This week I’ve continued working on the application part of my Android application, but I’ve also started to “dig deeper” (apprenticeship pattern blog post coming soon) and learn a bit more about audio processing.
I started with general concepts of feature extraction a couple of months ago now. Understanding how to use Python libraries to extract features is simple enough, but actually understanding how they work and why they work is another story. This week’s research has revealed an underlying elegance to the concept of signal processing and helped me reach a higher level of understanding and excitement for this project.
The single best explanation has been a video by Youtuber 3Blue1Brown on Fourier Series. I recommend all of his channel because he has an elegant way of describing and visualizing every topic he speaks about. He helped me understand the beauty of Calculus, and in my process of digging deeper I wound up watching his video on the uncertainty principle which was surprisingly relevant to signal processing. Understanding the specifics of the math behind signals and waves, and knowing the fact that mathematical equations are a language used to describe straightforward physical phenomena is key. This knowledge makes daunting concepts easier to break down. Seeing the same concepts used in different contexts also helps solidify them in your mind.
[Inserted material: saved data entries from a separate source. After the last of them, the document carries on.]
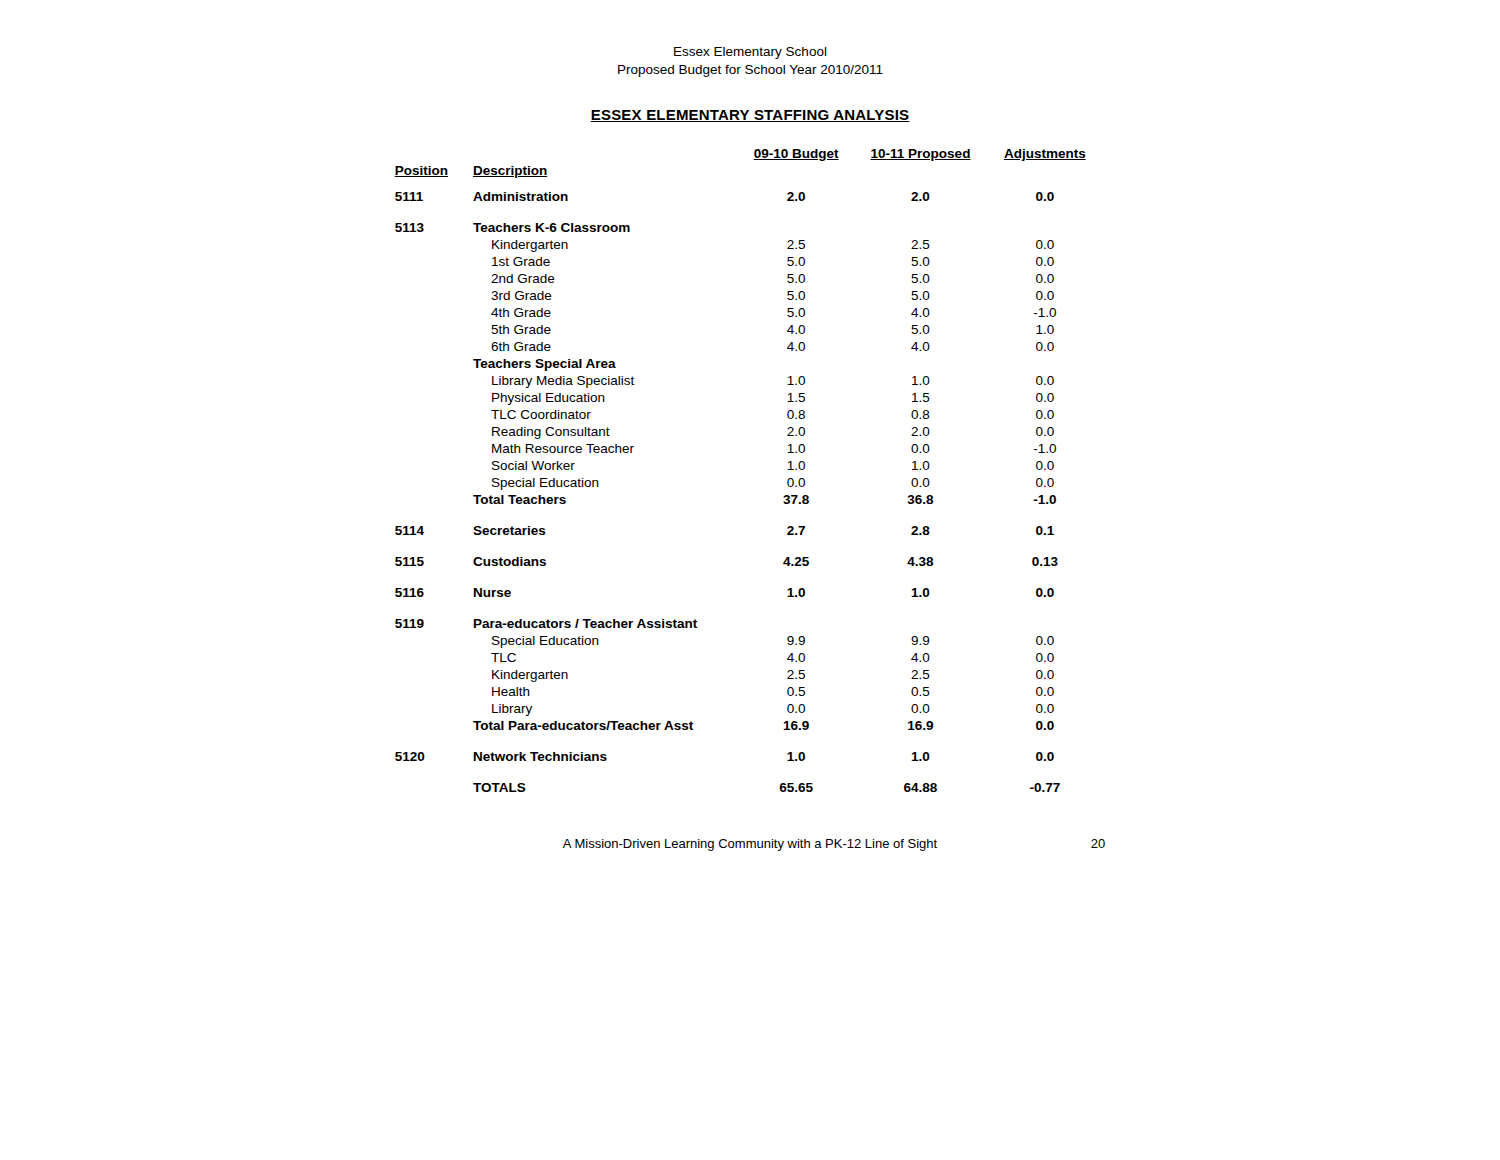Essex Elementary School
Proposed Budget for School Year 2010/2011
ESSEX ELEMENTARY STAFFING ANALYSIS
| | | 09-10 Budget | 10-11 Proposed | Adjustments |
| --- | --- | --- | --- | --- |
| Position | Description | | | |
| 5111 | Administration | 2.0 | 2.0 | 0.0 |
| 5113 | Teachers K-6 Classroom | | | |
| | Kindergarten | 2.5 | 2.5 | 0.0 |
| | 1st Grade | 5.0 | 5.0 | 0.0 |
| | 2nd Grade | 5.0 | 5.0 | 0.0 |
| | 3rd Grade | 5.0 | 5.0 | 0.0 |
| | 4th Grade | 5.0 | 4.0 | -1.0 |
| | 5th Grade | 4.0 | 5.0 | 1.0 |
| | 6th Grade | 4.0 | 4.0 | 0.0 |
| | Teachers Special Area | | | |
| | Library Media Specialist | 1.0 | 1.0 | 0.0 |
| | Physical Education | 1.5 | 1.5 | 0.0 |
| | TLC Coordinator | 0.8 | 0.8 | 0.0 |
| | Reading Consultant | 2.0 | 2.0 | 0.0 |
| | Math Resource Teacher | 1.0 | 0.0 | -1.0 |
| | Social Worker | 1.0 | 1.0 | 0.0 |
| | Special Education | 0.0 | 0.0 | 0.0 |
| | Total Teachers | 37.8 | 36.8 | -1.0 |
| 5114 | Secretaries | 2.7 | 2.8 | 0.1 |
| 5115 | Custodians | 4.25 | 4.38 | 0.13 |
| 5116 | Nurse | 1.0 | 1.0 | 0.0 |
| 5119 | Para-educators / Teacher Assistant | | | |
| | Special Education | 9.9 | 9.9 | 0.0 |
| | TLC | 4.0 | 4.0 | 0.0 |
| | Kindergarten | 2.5 | 2.5 | 0.0 |
| | Health | 0.5 | 0.5 | 0.0 |
| | Library | 0.0 | 0.0 | 0.0 |
| | Total Para-educators/Teacher Asst | 16.9 | 16.9 | 0.0 |
| 5120 | Network Technicians | 1.0 | 1.0 | 0.0 |
| | TOTALS | 65.65 | 64.88 | -0.77 |
A Mission-Driven Learning Community with a PK-12 Line of Sight 20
And if you’re implementing this in code, it will make it much easier to remember the necessary logical steps required to extract a feature.
This entire tangent (and however useful, it was an unexpected tangent) started with trying to better understand the types of feature extraction that are used in speech recognition. By the way, you know you’re digging deeper when an article with an estimated read time of 11 minutes takes you a few hours to get through with all the additional research.
And universally, as far as I can tell, the first step in signal processing and feature extraction is the Fourier transform, which is simply turning a raw audio signal into separate sine and cosine signals. I say simply, but as the 3Blue1Brown video states, this seems a bit like figuring out which colors make up a mixed up can of paint. It turns out, however, that clever math makes it quite obvious which summation of sine and cosine signals make up a complex signal. I encourage you to watch the video to understand why.
The summation of cosine and sine waves is considered the frequency domain, while the original signal is in the time domain. From the resulting frequency domain, the individual signals can be normalized by taking the log magnitude of the signals and performing an inverse Fourier transform.
This is a new concept called a cepstrum, and it is one of many possible transformations you can make on a signal to begin to analyze the data. Its usefulness comes from the ability to see changes in individual waves. Additional operations can be performed to reveal new insights into patterns in a signal. Determining which if these works best is part of the process.
These individual transformations would be very interesting to implement in code. I may not get a chance to do so for this project, but the understanding of the underlying operations will help in using existing libraries.